Answer the following questions:
(a) Quarks inside protons and neutrons are thought to carryfractional charges [(+2/3)e , (–1/3)e]. Why do they not show up in Millikan’s oil-drop experiment?
(b) What is so special about the combination e/m? Why do we not simply talk of e and m separately?
(c) Why should gases be insulators at ordinary pressures and start conducting at very low pressures?
(d) Every metal has a definite work function. Why do all photoelectrons not come out with the same energy if incident radiation is monochromatic? Why is there an energy distribution of photoelectrons?
(e) The energy and momentum of an electron are related to the frequency and wavelength of the associated matter wave by the relations:
E = h ν, p = `lambda/h`
But while the value of `lambda` is physically significant, the value of ν (and therefore, the value of the phase speed ν `lambda`) has no physical significance. Why?

(a) The quarks having fractional charges are thought to be confined within a proton and a neutron. These quarks are bounded by forces. These forces become stronger when the quarks are tried to be pulled apart That is why, the quarks always remain together. It is due to this reason that through fractional charges does exist in nature but the observable charges are always intergral multiple of charges of electron.
(b) The motion of electron in the electric and magnetic field is related with the basic equations
`eV=1/2mv^(2) and Bev=(mv^(2))/r`
All these equation involve e and m together, i.e., there is no equation in which e or m occuring alone. As a result of it, we study `e//m` of electron and do not talk of e and m separately far an electron.
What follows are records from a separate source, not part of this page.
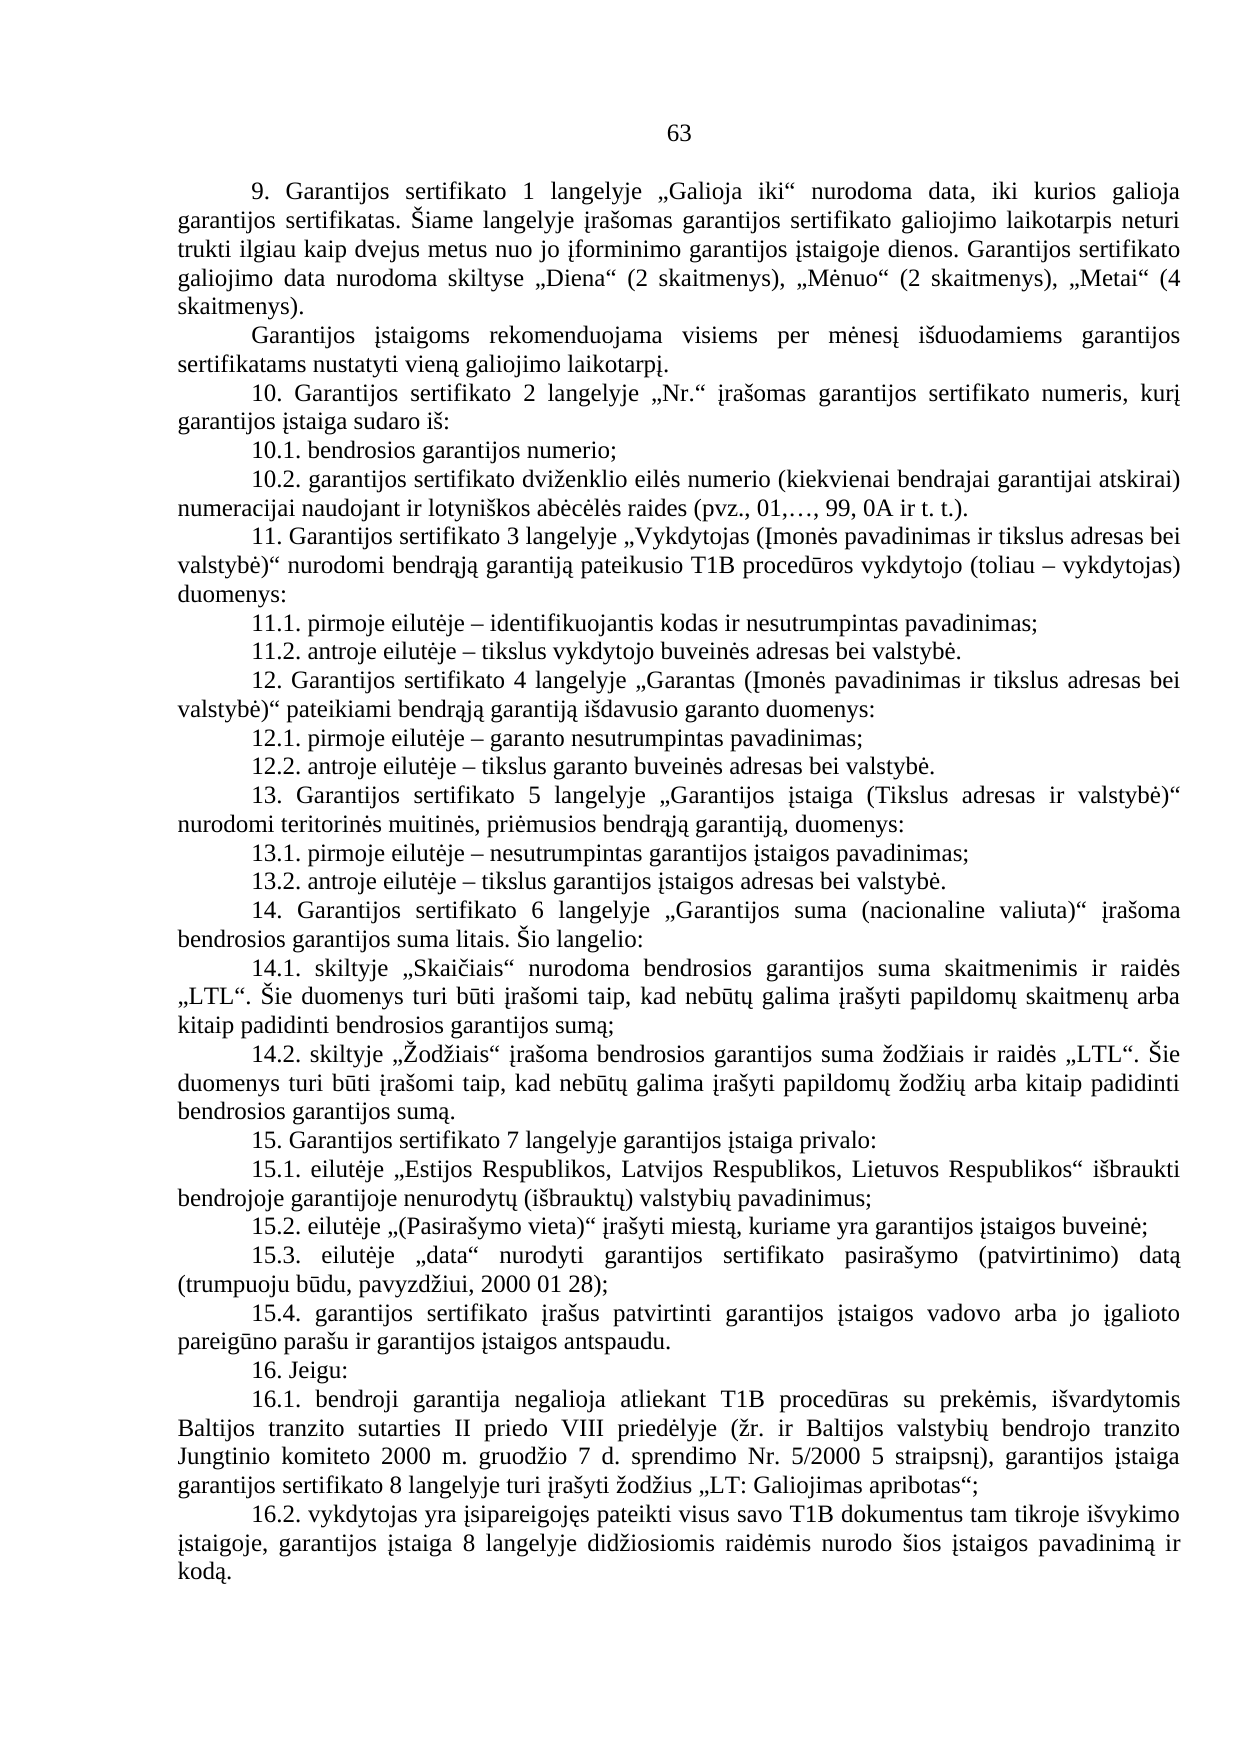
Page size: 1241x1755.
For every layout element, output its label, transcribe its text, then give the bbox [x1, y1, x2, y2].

text 13.2. antroje eilutėje – tikslus garantijos įstaigos adresas bei valstybė. [177, 866, 1181, 895]
text 16.2. vykdytojas yra įsipareigojęs pateikti visus savo T1B dokumentus tam tikroje išvykimo įstaigoje, garantijos įstaiga 8 langelyje didžiosiomis raidėmis nurodo šios įstaigos pavadinimą ir kodą. [177, 1499, 1181, 1585]
text 9. Garantijos sertifikato 1 langelyje „Galioja iki“ nurodoma data, iki kurios galioja garantijos sertifikatas. Šiame langelyje įrašomas garantijos sertifikato galiojimo laikotarpis neturi trukti ilgiau kaip dvejus metus nuo jo įforminimo garantijos įstaigoje dienos. Garantijos sertifikato galiojimo data nurodoma skiltyse „Diena“ (2 skaitmenys), „Mėnuo“ (2 skaitmenys), „Metai“ (4 skaitmenys). [177, 176, 1181, 320]
text 15.1. eilutėje „Estijos Respublikos, Latvijos Respublikos, Lietuvos Respublikos“ išbraukti bendrojoje garantijoje nenurodytų (išbrauktų) valstybių pavadinimus; [177, 1154, 1181, 1211]
text 11.1. pirmoje eilutėje – identifikuojantis kodas ir nesutrumpintas pavadinimas; [177, 608, 1181, 636]
text 14.1. skiltyje „Skaičiais“ nurodoma bendrosios garantijos suma skaitmenimis ir raidės „LTL“. Šie duomenys turi būti įrašomi taip, kad nebūtų galima įrašyti papildomų skaitmenų arba kitaip padidinti bendrosios garantijos sumą; [177, 953, 1181, 1039]
text 15.3. eilutėje „data“ nurodyti garantijos sertifikato pasirašymo (patvirtinimo) datą (trumpuoju būdu, pavyzdžiui, 2000 01 28); [177, 1240, 1181, 1298]
text Garantijos įstaigoms rekomenduojama visiems per mėnesį išduodamiems garantijos sertifikatams nustatyti vieną galiojimo laikotarpį. [177, 320, 1181, 378]
text 13.1. pirmoje eilutėje – nesutrumpintas garantijos įstaigos pavadinimas; [177, 838, 1181, 866]
text 15.2. eilutėje „(Pasirašymo vieta)“ įrašyti miestą, kuriame yra garantijos įstaigos buveinė; [177, 1211, 1181, 1240]
text 12.1. pirmoje eilutėje – garanto nesutrumpintas pavadinimas; [177, 723, 1181, 751]
text 11.2. antroje eilutėje – tikslus vykdytojo buveinės adresas bei valstybė. [177, 636, 1181, 665]
text 14. Garantijos sertifikato 6 langelyje „Garantijos suma (nacionaline valiuta)“ įrašoma bendrosios garantijos suma litais. Šio langelio: [177, 895, 1181, 953]
text 15. Garantijos sertifikato 7 langelyje garantijos įstaiga privalo: [177, 1125, 1181, 1154]
text 13. Garantijos sertifikato 5 langelyje „Garantijos įstaiga (Tikslus adresas ir valstybė)“ nurodomi teritorinės muitinės, priėmusios bendrąją garantiją, duomenys: [177, 780, 1181, 838]
text 12.2. antroje eilutėje – tikslus garanto buveinės adresas bei valstybė. [177, 751, 1181, 780]
text 10.2. garantijos sertifikato dviženklio eilės numerio (kiekvienai bendrajai garantijai atskirai) numeracijai naudojant ir lotyniškos abėcėlės raides (pvz., 01,…, 99, 0A ir t. t.). [177, 464, 1181, 521]
text 16.1. bendroji garantija negalioja atliekant T1B procedūras su prekėmis, išvardytomis Baltijos tranzito sutarties II priedo VIII priedėlyje (žr. ir Baltijos valstybių bendrojo tranzito Jungtinio komiteto 2000 m. gruodžio 7 d. sprendimo Nr. 5/2000 5 straipsnį), garantijos įstaiga garantijos sertifikato 8 langelyje turi įrašyti žodžius „LT: Galiojimas apribotas“; [177, 1384, 1181, 1499]
text 16. Jeigu: [177, 1355, 1181, 1384]
text 14.2. skiltyje „Žodžiais“ įrašoma bendrosios garantijos suma žodžiais ir raidės „LTL“. Šie duomenys turi būti įrašomi taip, kad nebūtų galima įrašyti papildomų žodžių arba kitaip padidinti bendrosios garantijos sumą. [177, 1039, 1181, 1125]
text 10. Garantijos sertifikato 2 langelyje „Nr.“ įrašomas garantijos sertifikato numeris, kurį garantijos įstaiga sudaro iš: [177, 378, 1181, 435]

(c) At ordinary pressures a few positive ions and electrons produced by the ionisatation of the gas molecules by energetic rays (like X-rays, `gamma`-ray, cosmic rays etc. coming from outer space and entering the earth's atmosphere) are not able to reach their respectively electrods, even at high voltages, due to their frequent collisions with gas molecules and recombinations. That is why the gasses at ordinary pressures are insulators. At low pressures, the density of the gas decreases, the mean free path of the gas molecules becomes larages. Now under the effect of external high voltage, the ions aquire sufficient energy before they collide with molecules causing further ionisation. Due to it, the number of ions in the gas increases and it becomes a conductor.
(d) By work function of a metal , we mean the minimum energy required for the electron in the highest level of conduction band to get out of the metal. Since all the electrons in the metal do not belong to that level but they occupy a continous band of levels, therefore, for the given incident radiation, electrons knocked off from different levels come out with different energies.
(e) De-Broglie wavelength associated with the moving particle is `lambda=h/p or p=h/lambda`
Energy of the wave E is `E=hv=(hc)/lambda` , Energy of moving particle `=1/2 (p^(2))/m = 1/2 ((h//lambda)^(2))/m= 1/2 (h^(2))/(lambda^(2)m)`
For the relations of E and p, we note that ` lambda` is physically sufficient but v has no direct physical significance.